Stamani, nel corso della mia passeggiata, ho raggiunto il cimitero del mio paese, e ho iniziato ad esplorarlo in molte direzioni.
Devo dire che è molto ben tenuto, pulito e ordinato; i viali sono spazzati di continuo, e si notano i lavori di ristrutturazione che hanno interessato l’ingresso, con la sostituzione del cancello, che ora ha un bel colore.
Ho notato il rifacimento dei servizi igienici, perché anche in questo luogo, sono importanti e necessari ai visitatori viventi, e la numerazione che accompagna ogni loculo o Cappella, ai fini dell’inventario generale degli ospiti.
Ho attraversato viali centrali, vialetti piccoli e nascosti, sbucato all’improvviso tra vecchie tombe quasi cadenti, e poi mi sono soffermato a lungo dinanzi alla Cappella dove sono custoditi i resti dei miei genitori e della mia famiglia di provenienza.
Ho sostato a lungo, il mio sguardo pensoso si posava di volta in volta su una fotografia, per decifrare particolari, per interpretare sguardi e sorrisi dall’aldilà.
Hanno scavato delle nuove sepolture davanti ai cancelli, su entrambi i lati, e per ora solo il viale di accesso resta sgombro.
Sul lato sinistro ho riconosciuto dalla foto un giovane della mia età, che mai avrei creduto già riposasse.
Sono sconcertato, le foto non mi aiutano, forse aveva ragione la scrittrice Susan Sontang, quando rimarcava che le foto sono ingannevoli, sono l’istantanea di un dato momento della vita, ma non valgono per sempre.
Sono sempre più sconcertato, e molto concentrato nello stesso tempo, per capire il vortice dei sorrisi che si leva dalle sepolture, e che ci invia messaggi che non so capire.
E’ un linguaggio muto, fatto di sguardi, di sottintesi, di occhiate, di ammonimenti, di incitamenti ad andare avanti nonostante tutto, ma anche di rimproveri, forse, di richiamo all’ordine, di richiamo alla serietà della vita provenendo dalla morte.
Le Cappelle più vecchie conservano all’interno foto di uomini molti seri nati sul finire del secolo scorso, accanto immagini delle loro mogli, sorelle, madri, altrettanto serie.
C’è un distacco molto forte tra un secolo e l’altro; i defunti nati sul finire del secolo scorso hanno non solo nel portamento e nel vestiario, per quello che riesco ad intuire, ma anche nello sguardo e nell’atteggiamento del viso, un superiore distacco, una lontananza forse acuita dal mezzo stesso che ha prodotto la foto – ci guardano insomma dall’alto in basso.

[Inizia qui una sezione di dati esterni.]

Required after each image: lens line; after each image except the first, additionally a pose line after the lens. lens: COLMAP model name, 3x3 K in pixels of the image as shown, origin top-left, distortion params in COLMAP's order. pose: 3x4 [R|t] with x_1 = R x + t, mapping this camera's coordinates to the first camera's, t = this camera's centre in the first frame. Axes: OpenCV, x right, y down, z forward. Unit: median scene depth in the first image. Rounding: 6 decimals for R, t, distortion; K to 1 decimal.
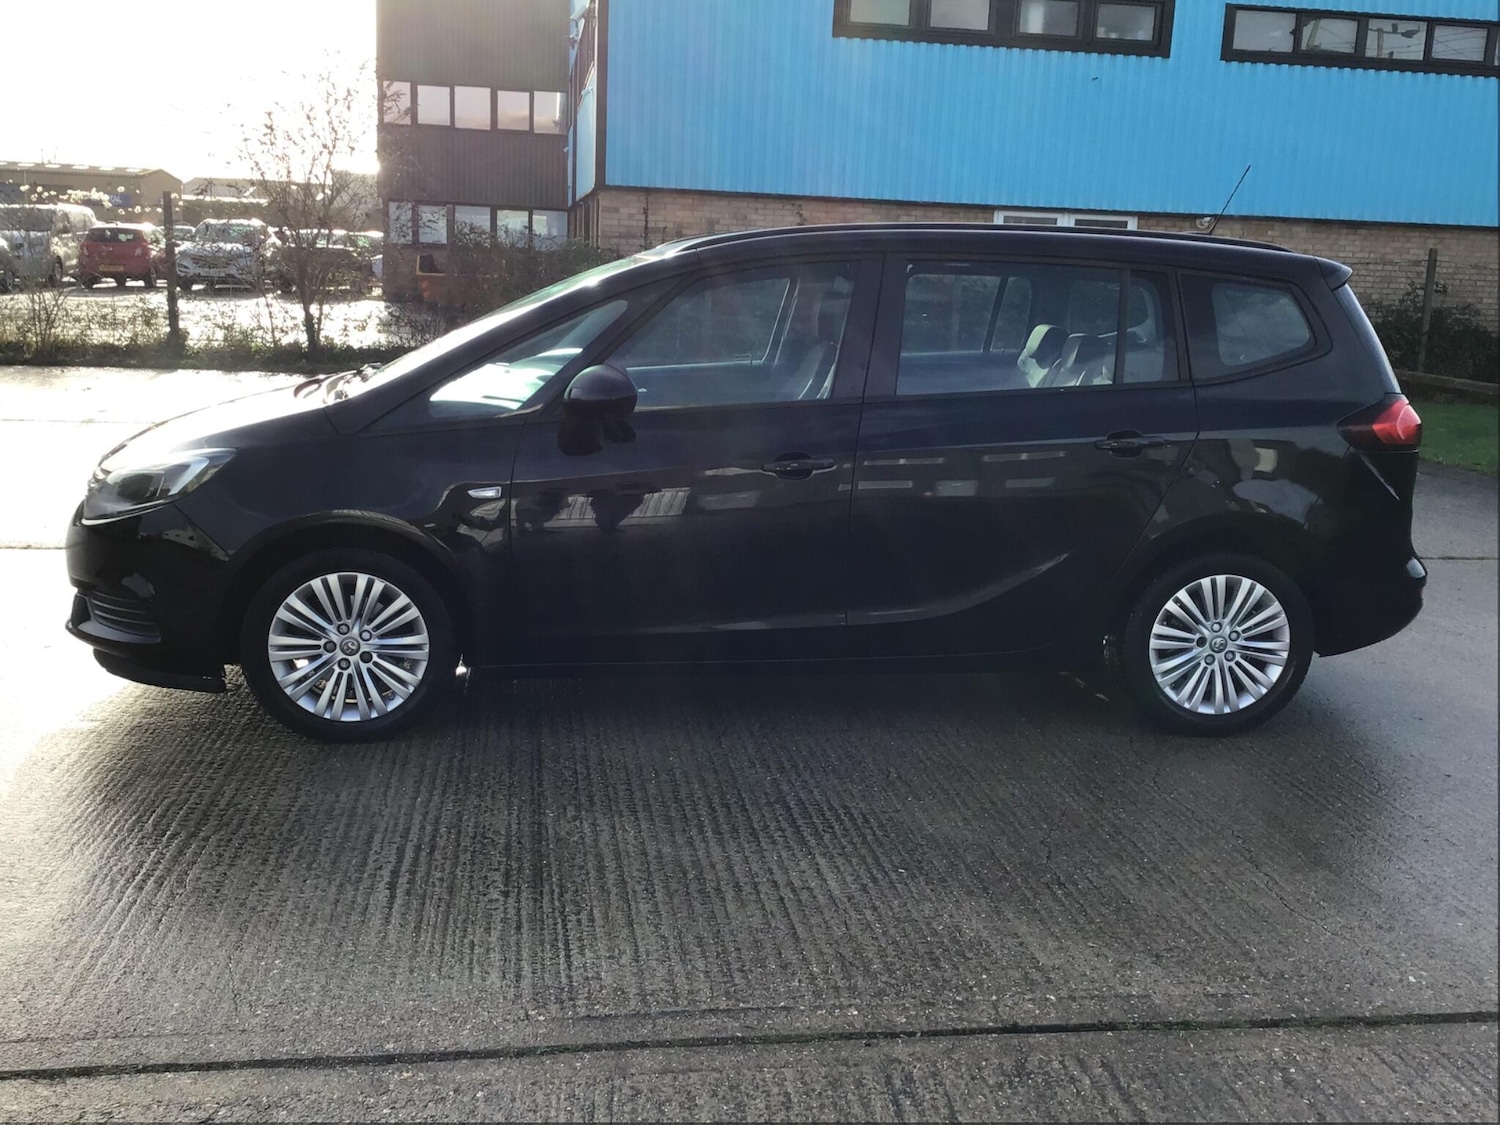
lens RADIAL K [[1577.9, 0, 750.4], [0, 1577.9, 556.3], [0, 0, 1]] dist [0.062992, 0.000000]
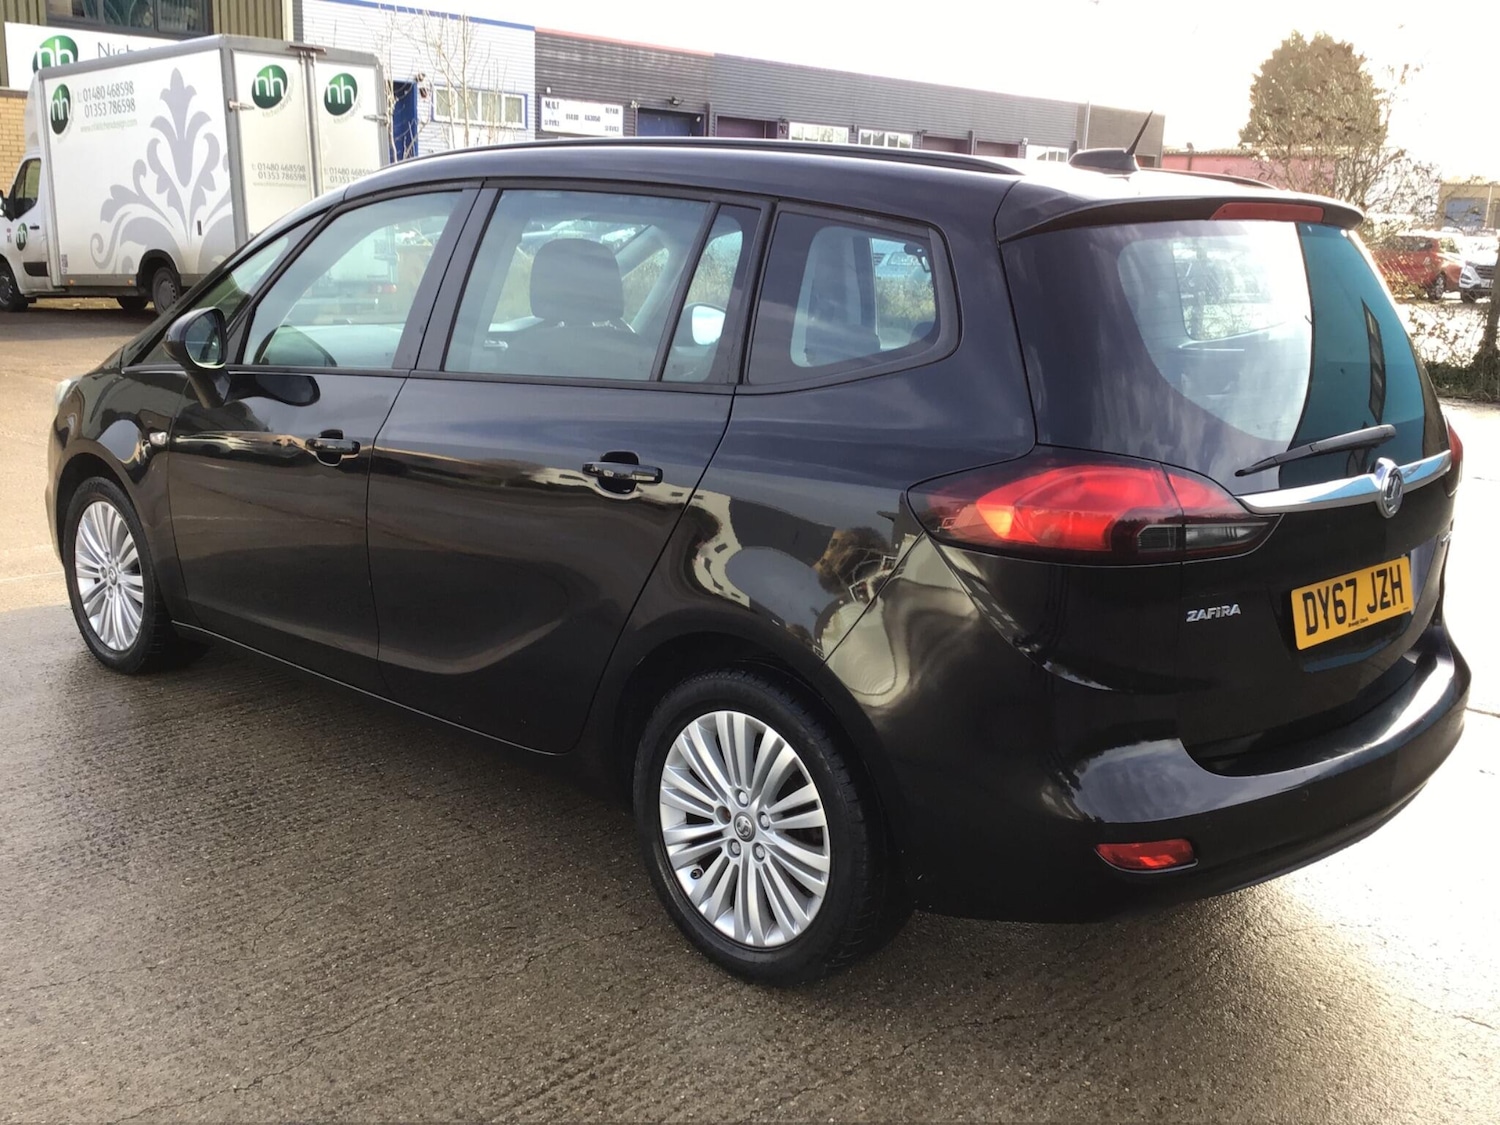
lens RADIAL K [[1580.1, 0, 755.9], [0, 1580.1, 566.4], [0, 0, 1]] dist [0.057874, 0.000000]
pose [[0.637705, 0.162877, -0.752864, 0.746211], [-0.167229, 0.983352, 0.071092, -0.086484], [0.751909, 0.080565, 0.654326, 0.614760]]
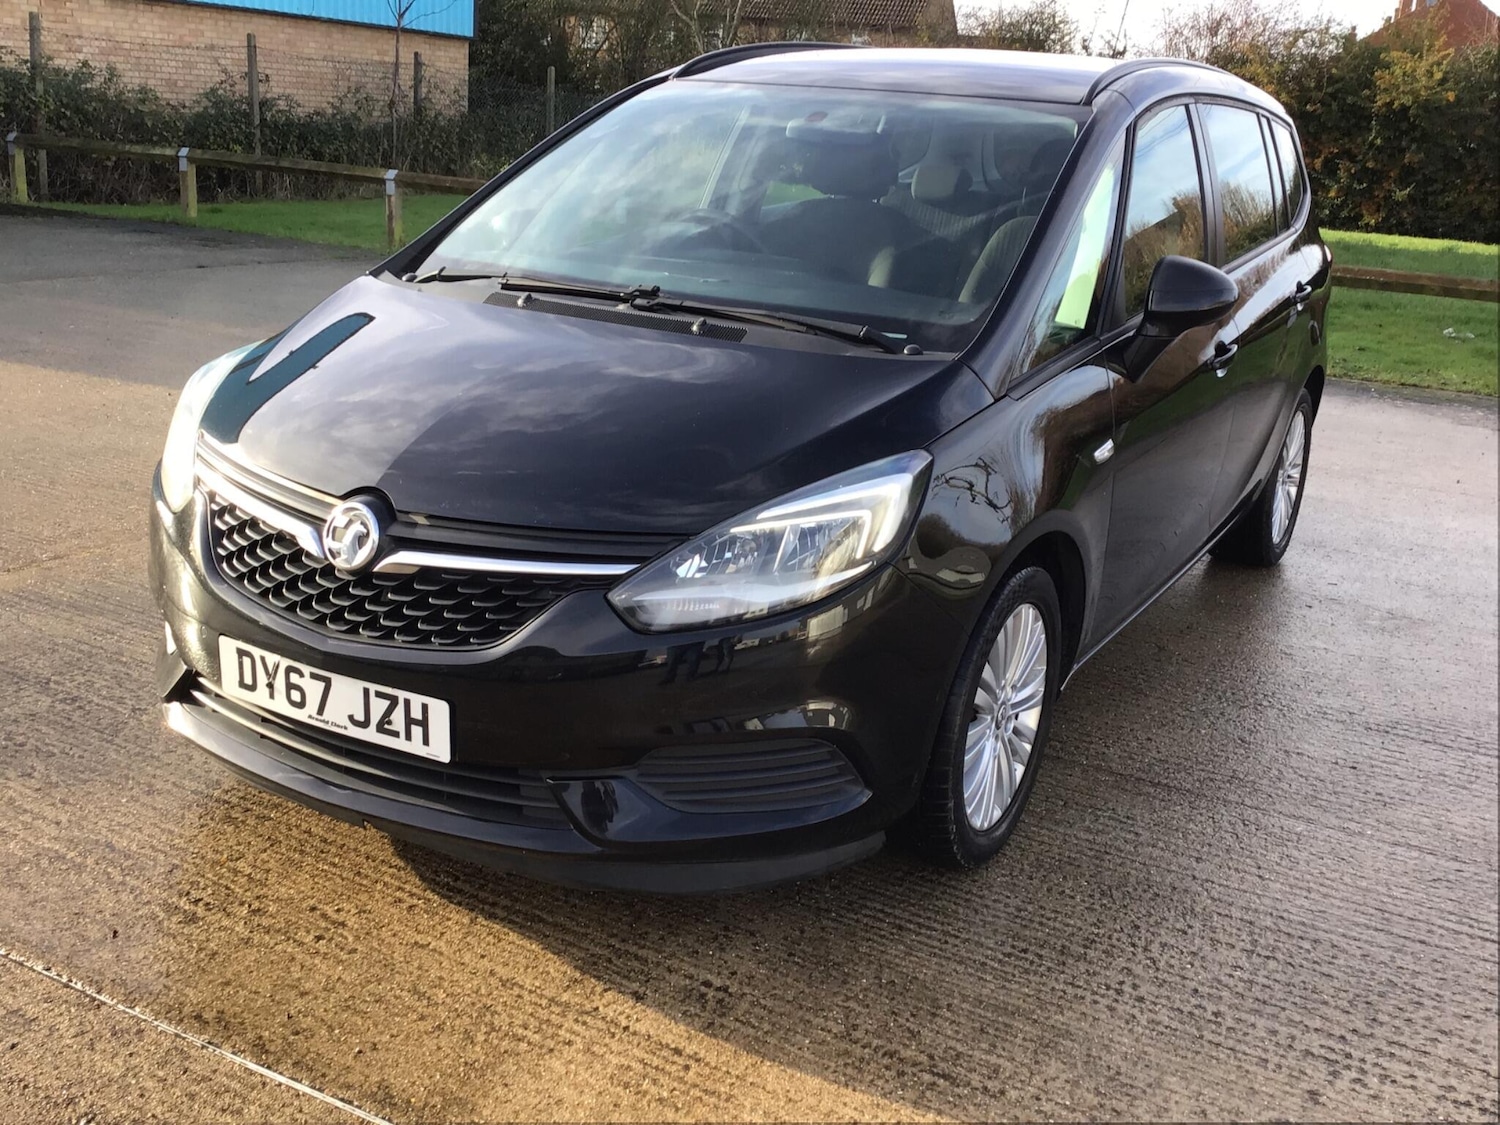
lens RADIAL K [[1580.1, 0, 731.2], [0, 1580.1, 556.0], [0, 0, 1]] dist [0.057874, 0.000000]
pose [[0.584719, -0.221882, 0.780303, -0.792899], [0.111365, 0.974717, 0.193713, -0.144551], [-0.803555, -0.026369, 0.594645, 0.667293]]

Gli uomini e le donne di un tempo, a partire dai nostri nonni, esprimevano il senso di un esistere nella parca espressività di un mondo che si riduceva a poche cose essenziali; i genitori, la famiglia, il duro lavoro, il rispetto, il decoro, il sacrificio [ molti lasceranno la loro giovane vita sui campi di guerra ] molto altro per loro non esisteva, ed era festa grande quando qualcuno, scampato ai conflitti bellici, tornava in paese festeggiato dalla famiglia, dai parenti, e da tutto il paese.
Un matrimonio ancora fino agli anni quaranta o cinquanta, come quello dei miei genitori, così mi hanno raccontato, si svolgeva in casa, con un banchetto per i parenti più stretti, e alcune foto in bianco e nero, che ho rivisto in questi giorni, scattate dal vecchio fotografo, con i bambini più piccoli davanti, tra i piedi dei grandi.
E la morte aveva una sua sacralità, si lasciava la vita quasi sempre in famiglia, attorniati dai familiari, ricevendo parole che si desiderava ascoltare; si impartivano le ultime raccomandazioni, si scioglievano contese, si riappacificavano gli animi.
La morte insomma veniva vissuta in una maniera umana.
Poi, con lo sviluppo frenetico della società di massa, i morti sono stati spinti sempre più in là, in ospedali, in cronicari, in corsie disadorne e fredde, non c’è più tempo per approntare il rituale della scomparsa dalla vita.